FIGURE 2Fluorescent staining of nanoalgosomes with three different dyes (A) Fluorescent-NTA (F-NTA) and standard (scattering mode) NTA to determine the size distribution and concentration of nanoalgosomes stained with Di-8-ANEPPS. This comparative analysis gives the concentration of fluorescent nanoparticles, excluding non-vesicle contaminants. (B) Size distributions and concentrations by NTA of PKH26-labelled nanoalgosomes and unstained nanoalgosomes, showing a largely overlapping distribution. (B’) Fluorescent emission spectra of PKH26-labelled nanoalgosomes compared to PKH26 free dye and unstained nanoalgosomes. (C) Size distribution and concentration analyses by NTA of nanoalgosomes stained with DiR at different concentrations show no variation compared to unstained nanoalgosomes after the free dye removal. (C’) Infrared fluorescent emission imaging and intensities (λ800nm) obtained using an Odyssey IR scanner of DiR-labelled nanoalgosomes and free dye at different concentrations before and after free dye removal.
FIGURE 3Nanoalgosome cellular uptake in vitro.(A) Representative fluorescence microscopy images showing the cellular uptake of PKH26-fluorescent nanoalgosomes (red) in MDA-MB 231 cells (nuclei in blue) incubated with different concentrations of PKH26-labelled nanoalgosomes (10 and 20 μg/ml) at 37°C for 3, 6 and 24 h. The free dye control and 4°C incubations are shown as negative controls (Magnification 40X).

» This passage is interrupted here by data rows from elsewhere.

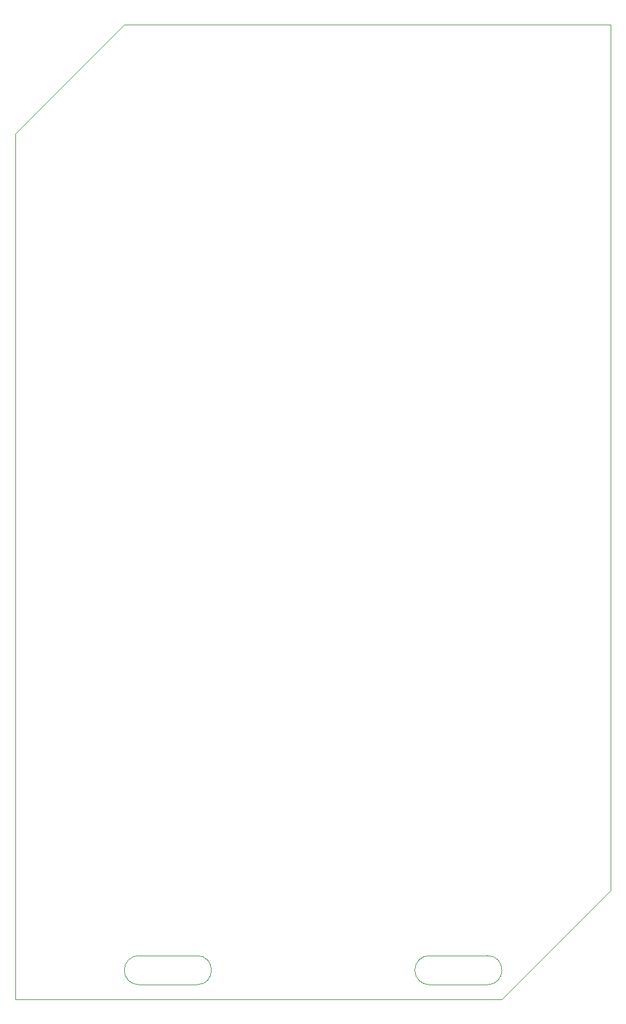
<source format=gbr>
%TF.GenerationSoftware,KiCad,Pcbnew,8.0.8*%
%TF.CreationDate,2025-07-10T22:25:39+08:00*%
%TF.ProjectId,pcb_badge,7063625f-6261-4646-9765-2e6b69636164,rev?*%
%TF.SameCoordinates,Original*%
%TF.FileFunction,Profile,NP*%
%FSLAX46Y46*%
G04 Gerber Fmt 4.6, Leading zero omitted, Abs format (unit mm)*
G04 Created by KiCad (PCBNEW 8.0.8) date 2025-07-10 22:25:39*
%MOMM*%
%LPD*%
G01*
G04 APERTURE LIST*
%TA.AperFunction,Profile*%
%ADD10C,0.100000*%
%TD*%
G04 APERTURE END LIST*
D10*
X74000000Y-43000000D02*
X74000002Y-45000000D01*
X139000004Y-155999999D02*
G75*
G02*
X139000002Y-160000001I-4J-2000001D01*
G01*
X91000000Y-156000000D02*
X99000000Y-156000000D01*
X74000002Y-45000000D02*
X74000002Y-162000000D01*
X131000000Y-156000000D02*
X139000000Y-156000000D01*
X156000000Y-28000000D02*
X89000000Y-28000000D01*
X131000000Y-160000000D02*
X139000000Y-160000000D01*
X99000004Y-155999999D02*
G75*
G02*
X99000002Y-160000001I-4J-2000001D01*
G01*
X131000000Y-160000002D02*
G75*
G02*
X131000004Y-155999998I0J2000002D01*
G01*
X140999999Y-162000000D02*
X156000001Y-147000000D01*
X91000000Y-160000000D02*
X99000000Y-160000000D01*
X91000000Y-160000002D02*
G75*
G02*
X91000004Y-155999998I0J2000002D01*
G01*
X156000002Y-30000000D02*
X156000000Y-28000000D01*
X74000002Y-162000000D02*
X141000002Y-162000000D01*
X156000001Y-147000000D02*
X156000002Y-30000000D01*
X89000000Y-28000000D02*
X74000000Y-43000000D01*
M02*

</source>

Scale bar 50 µm. (B) Confocal microscopy analysis of PKH26-labelled nanoalgosome internalisation in MDA-MB 231 cells (nuclei in blue) incubated with 20 μg/ml of red fluorescent nanoalgosomes at 37°C for 24 h. The inset of confocal Z-stack acquisition shows its orthogonal projections at a focal depth of 9 μm over a total scanning thickness of ∼18 μm (Magnification 60X). Scale bar 25 µm. (C) Representative infra-red scanner images showing the cellular uptake of DiR-labelled nanoalgosomes (green) in MDA-MB 231 cells incubated with different concentrations of DiR-labelled nanoalgosomes at 37°C for 3, 6 and 24 h. The corresponding IR fluorescence intensities are measured in triplicate (*p < 0.0001) and reported (C’) through the in-cell function of Odyssey V3.0 software. Free dye and 4°C incubations are shown as negative controls.
FIGURE 4Set-up of labelled nanoalgosomes treatment in C. elegans. (A) Schematic representation of the administration methods used for testing the uptake in C. elegans of fluorescent nanoalgosomes. The best conditions used for treating animals as well as some advantages and disadvantages are listed. (B–D) Brightfield (left) and epifluorescence (with FITC filter, right) images of animals treated with Di-8-Anepps-nanoalgosomes, nanoalgosomes and free-dye (Di-8-Anepps) by injection (B), soaking (C) and in solido (D). A fluorescent signal was observed in the intestinal cells of the animals treated with labeled nanoalgosomes (arrows). Moreover, aspecific signals were observed in the head after soaking (arrowhead) and in solido with free-dye (asterisks). Anterior is left and ventral is down. Scale bar 75 µm.
FIGURE 5C elegans intestinal cells uptake and persistence of labelled nanoalgosomes.(A) Confocal images of animals treated with PBS, Di-8-Anepps free dye, PKH26 free dye for 24 h are shown in the upper panels; animals treated for 24 h with unstained nanoalgosomes, Di-8-Anepps-nanoalgosomes and PKH26-nanoalgosomes are shown in the lower panels. A fluorescent signal was observed in animals treated with labelled nanoalgosomes in the intestinal cells (arrows) and in the head (arrowheads). Anterior is up. Scale bar 75 µm. (B) Localisation of Di-8-Anepps-nanoalgosomes in the cytoplasm of intestinal cells expressing GFP in the nuclei thanks to elt-2 promoter. The Di-8-Anepps-nanoalgosomes specific signal has been pseudo-colored in red. Scale bar 25 µm. (C,D) The persistence of the fluorescent signal (arrows) was assessed in animals treated with Di-8-Anepps-nanoalgosomes for 24, 48 and 72 h after treatments in solido (C) or injection (D). A fluorescent signal in the head (arrowheads) is also visible in solido. Anterior is up. Scale bar 75 µm.